(Selected passage):
>> START
Additionally, you should note that we haven’t added a prior distribution in this model. This doesn’t mean that the model doesn’t use any. The brm function has a default prior that is very uninformative (pretty much flat so it won’t change you data a lot). This is useful if you don’t have any prior information to give to the model, and this means that your posterior distribution will be very close to the distribution of your data. We will be using this default prior for now to understand how the model works.
france1_mbrms <- brms::brm(pop ~ I(year - 1975),
data = France, family = poisson(), chains = 3,
iter = 3000, warmup = 1000)
# saveRDS(france1_mbrms, "france1_mbrms.RDS")
# you can save the model as an RDS (Rdata) that way you don't need to run the model again if you come back to this code
BE AWARE, a brms model always takes a while to run, and these two messages will often appear before it starts sampling, “Compiling Stan program…recompiling to avoid crashing R session”, but everything is still okay!
Extracting results and assessing your model
Summary of the model
By running this line of code, we can extract the summary of the model, just like you would get the results of an ANOVA for example.
summary(france1_mbrms)
# fixef(france1_mbrms) # to get more detailed values for estimates
# coef(model_name) # if you have group-level effects (hierarchical data)
The Console should look something like this. Now this may seem a little confusing for now, but just wait, you should be able to understand all of it in a bit.
Important note: Because of the stochastic nature of Bayesian statistics, every time you (re)run a model, your output will be slightly different, so even if you use the same effects in your model, it would always be slightly different to whatever was printed here. TLDR; Do not worry if your results do not exactly match the below image!
The top of the summary output is simply a recap of the model we ran (you can look at it if you don’t remember which model this was, but we are going to skip this).
The interesting part is what is written under Population-Level Effects.
The model gives us an Estimate
aka the mean of our posterior distribution for each variable. As explained earlier, these estimates can be used as the intercept and slope for the relationship between our two variables. Est.Error
is the error associated with those means (the standard error).
The other important part of that summary is the 95% Credibility Interval (CI), which tells us the interval in which 95% of the values of our posterior distribution fall.
The thing to look for is the interval between the values of l-95% CI
and u-95% CI
. If this interval is strictly positive or negative, we can assume that the effect is significant (and positive or negative respectively).
However, if the interval encompasses 0, then we can’t be sure that the effect isn’t 0, aka non-significant. In addition, the narrower the interval, the more precise the estimate of the effect.
In our case, the slope 95% CI does not encompass 0 and it is strictly positive, so we can say that time has a significantly positive effect on red knot abundance.
>> END
(Recorded data):
>> START
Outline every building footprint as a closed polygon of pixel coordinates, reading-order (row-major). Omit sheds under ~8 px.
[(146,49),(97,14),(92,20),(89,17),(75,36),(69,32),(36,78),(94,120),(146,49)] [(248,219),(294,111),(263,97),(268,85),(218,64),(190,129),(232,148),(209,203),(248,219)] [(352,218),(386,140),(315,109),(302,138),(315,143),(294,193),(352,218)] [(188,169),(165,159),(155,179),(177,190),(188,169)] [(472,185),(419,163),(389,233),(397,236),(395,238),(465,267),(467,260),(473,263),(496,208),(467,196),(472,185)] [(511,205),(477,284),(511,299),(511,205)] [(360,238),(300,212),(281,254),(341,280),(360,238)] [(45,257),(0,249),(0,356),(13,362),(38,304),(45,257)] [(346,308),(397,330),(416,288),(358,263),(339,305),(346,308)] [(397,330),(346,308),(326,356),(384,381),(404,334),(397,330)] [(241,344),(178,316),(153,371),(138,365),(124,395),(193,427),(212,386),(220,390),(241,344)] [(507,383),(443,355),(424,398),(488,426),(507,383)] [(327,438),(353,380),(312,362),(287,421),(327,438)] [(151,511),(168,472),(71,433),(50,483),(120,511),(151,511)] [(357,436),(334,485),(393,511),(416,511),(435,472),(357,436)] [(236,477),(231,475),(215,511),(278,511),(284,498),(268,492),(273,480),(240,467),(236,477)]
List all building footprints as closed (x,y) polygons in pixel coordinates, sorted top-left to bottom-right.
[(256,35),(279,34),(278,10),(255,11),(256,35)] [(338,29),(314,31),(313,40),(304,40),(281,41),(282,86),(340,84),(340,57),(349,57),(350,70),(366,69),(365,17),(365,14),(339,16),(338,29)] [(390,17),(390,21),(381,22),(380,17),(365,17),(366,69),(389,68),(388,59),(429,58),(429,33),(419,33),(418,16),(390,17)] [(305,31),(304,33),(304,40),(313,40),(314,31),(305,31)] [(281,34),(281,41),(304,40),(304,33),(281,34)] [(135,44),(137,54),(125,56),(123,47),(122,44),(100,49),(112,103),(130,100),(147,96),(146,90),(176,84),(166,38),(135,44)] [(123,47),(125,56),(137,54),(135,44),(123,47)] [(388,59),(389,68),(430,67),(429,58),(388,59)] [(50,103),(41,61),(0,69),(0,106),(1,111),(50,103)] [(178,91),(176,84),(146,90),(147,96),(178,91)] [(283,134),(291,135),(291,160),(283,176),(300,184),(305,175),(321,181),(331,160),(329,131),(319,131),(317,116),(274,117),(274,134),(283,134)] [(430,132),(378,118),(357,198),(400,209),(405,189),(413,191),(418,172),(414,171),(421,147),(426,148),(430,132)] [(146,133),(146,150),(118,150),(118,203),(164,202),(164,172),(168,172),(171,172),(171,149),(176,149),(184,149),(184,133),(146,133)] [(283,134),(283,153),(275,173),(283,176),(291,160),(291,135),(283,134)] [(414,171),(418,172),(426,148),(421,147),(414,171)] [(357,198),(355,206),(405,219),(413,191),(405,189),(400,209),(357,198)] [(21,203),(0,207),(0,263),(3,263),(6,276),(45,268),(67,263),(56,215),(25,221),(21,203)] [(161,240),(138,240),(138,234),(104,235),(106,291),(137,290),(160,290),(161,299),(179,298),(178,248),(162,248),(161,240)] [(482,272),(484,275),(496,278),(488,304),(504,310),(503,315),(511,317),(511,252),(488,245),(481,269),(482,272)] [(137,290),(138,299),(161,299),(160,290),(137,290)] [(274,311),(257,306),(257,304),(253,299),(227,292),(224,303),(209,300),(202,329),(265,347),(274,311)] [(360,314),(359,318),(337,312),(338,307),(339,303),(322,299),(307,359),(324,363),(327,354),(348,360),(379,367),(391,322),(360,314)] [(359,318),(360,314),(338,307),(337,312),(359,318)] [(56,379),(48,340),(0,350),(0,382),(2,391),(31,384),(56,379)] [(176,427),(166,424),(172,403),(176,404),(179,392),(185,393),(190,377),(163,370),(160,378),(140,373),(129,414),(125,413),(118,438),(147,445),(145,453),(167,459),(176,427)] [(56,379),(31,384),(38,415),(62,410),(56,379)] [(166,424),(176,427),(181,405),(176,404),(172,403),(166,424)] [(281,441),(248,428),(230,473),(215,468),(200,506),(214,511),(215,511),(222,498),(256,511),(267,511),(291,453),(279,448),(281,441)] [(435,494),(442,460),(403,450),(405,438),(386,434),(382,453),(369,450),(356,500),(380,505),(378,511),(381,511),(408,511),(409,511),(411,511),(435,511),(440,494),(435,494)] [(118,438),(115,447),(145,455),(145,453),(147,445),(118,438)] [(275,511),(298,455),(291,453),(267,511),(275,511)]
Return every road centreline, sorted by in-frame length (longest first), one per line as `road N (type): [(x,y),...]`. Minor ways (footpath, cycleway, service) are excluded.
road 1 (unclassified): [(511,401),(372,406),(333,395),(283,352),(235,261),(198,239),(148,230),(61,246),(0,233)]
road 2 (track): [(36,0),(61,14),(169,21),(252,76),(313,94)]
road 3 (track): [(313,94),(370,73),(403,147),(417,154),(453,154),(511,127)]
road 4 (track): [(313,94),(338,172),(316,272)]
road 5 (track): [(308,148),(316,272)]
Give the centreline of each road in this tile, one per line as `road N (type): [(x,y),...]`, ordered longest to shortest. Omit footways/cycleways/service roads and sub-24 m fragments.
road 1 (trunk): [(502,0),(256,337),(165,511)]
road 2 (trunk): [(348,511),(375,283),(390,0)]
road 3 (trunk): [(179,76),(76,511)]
>> END
(Given instruction):
Can you carry on the brms tutorial on interpreting the Bayesian model summary, picking up after its last sentence?

(Expected answer):
Assessing model fit
Now that we have our results, we should assess how our model converged and if it fits the data well.
If we just look at our summary from earlier, we already get a bit of information about this.
The Bulk_ESS
a,d Tail_ESS
are the effective sample size measures for each parameter. These should be high (>1000) to be correct (which is the case for our model). Secondly, the Rhat
values for each effect should be equal to 1 if the model converged well. For now, everything looks good in our model.
Another way to assess convergence is to use the plot
function.
plot(france1_mbrms)
This should show up like this. We call this the trace or caterpillar plots. If you focus on the right hand plots, you want to see a sort of fuzzy caterpillar, or a festive tinsel. If this is the case, it means your model explored all the possible values it could look at, so it converged well. On the x-axis of those trace plots, we have the iterations done after the warmup (so 3000-1000 = 2000 in our case). And on the y-axis are all the values of the mean of the posterior distribution that have been assessed by our model.
On the left side, the density plots shows all of those mean values again, plotted by the amount of times the model got this value (so the distribution of means basically). And if you look closely, the mean of this density plot is going to be the mean value that has been found by the model most often, so probably the most “correct” one. And that value should be very close to the actual estimate that the summary function gave us. In our case, the top plot is the intercept and that density plot seems to be centered around 8.70, which is the estimate value that we got in the summary!
The second plot you want to look at is the pp_check
plot. The main use of this function is to check if you model predicts your data accurately (using the estimates). If it does, then you can use that model to generate new data and make accurate predictions.
pp_check(france1_mbrms) # posterior predictive checks
The thin light blue lines on this plot represent 10 random draws or distributions created by the model (you can increase this by including ndraws = 100
in the code).
The dark blue line represent the posterior distribution (which is considered to fit our data well so it can be used to compare model predictions with reality). As you can see here, the two distributions look similar so everything is good.
Building up the complexity
Now that we know how to make a very basic model, we can start adding complexity little by little.
Adding random effects
We know that our red knot population grows over the years, but it could be that each year, the previous population level has an effect on the next year. This means that the population could be growing due to random variations every year, rather than throughout a whole time period. In the brms package, you can include random effects very easily by adding ` + (1| random variable)`. Here we can just use the variable “year” because random effects will automatically become factors.
france2_mbrms <- brms::brm(pop ~ I(year - 1975) + (1|year),
data = France, family = poisson(), chains = 3,
iter = 3000, warmup = 1000)
summary(france2_mbrms)
plot(france2_mbrms)
As we can see in the plot, the model converged well. The summary doesn’t show an estimate of the effect for random variables, but it accounts for it during the sampling. We can still see that there is no effect of year as a random variable because our estimates have not changed compared to the first model.
Adding mutliple fixed effects
If we look at the data further in detail…
unique(France$Location.of.population) # observations come from 2 locations
…we can see that the observations come from two different locations: the Atlantic coast and the Channel coast, this is something that we will have to account for in our model.
Whenever your data distribution is grouped or separated into categories, you should include that information in your model to check if the groups are significantly different. In our case, those two locations correspond to two different bodies of water, which may support different numbers of red knot individuals.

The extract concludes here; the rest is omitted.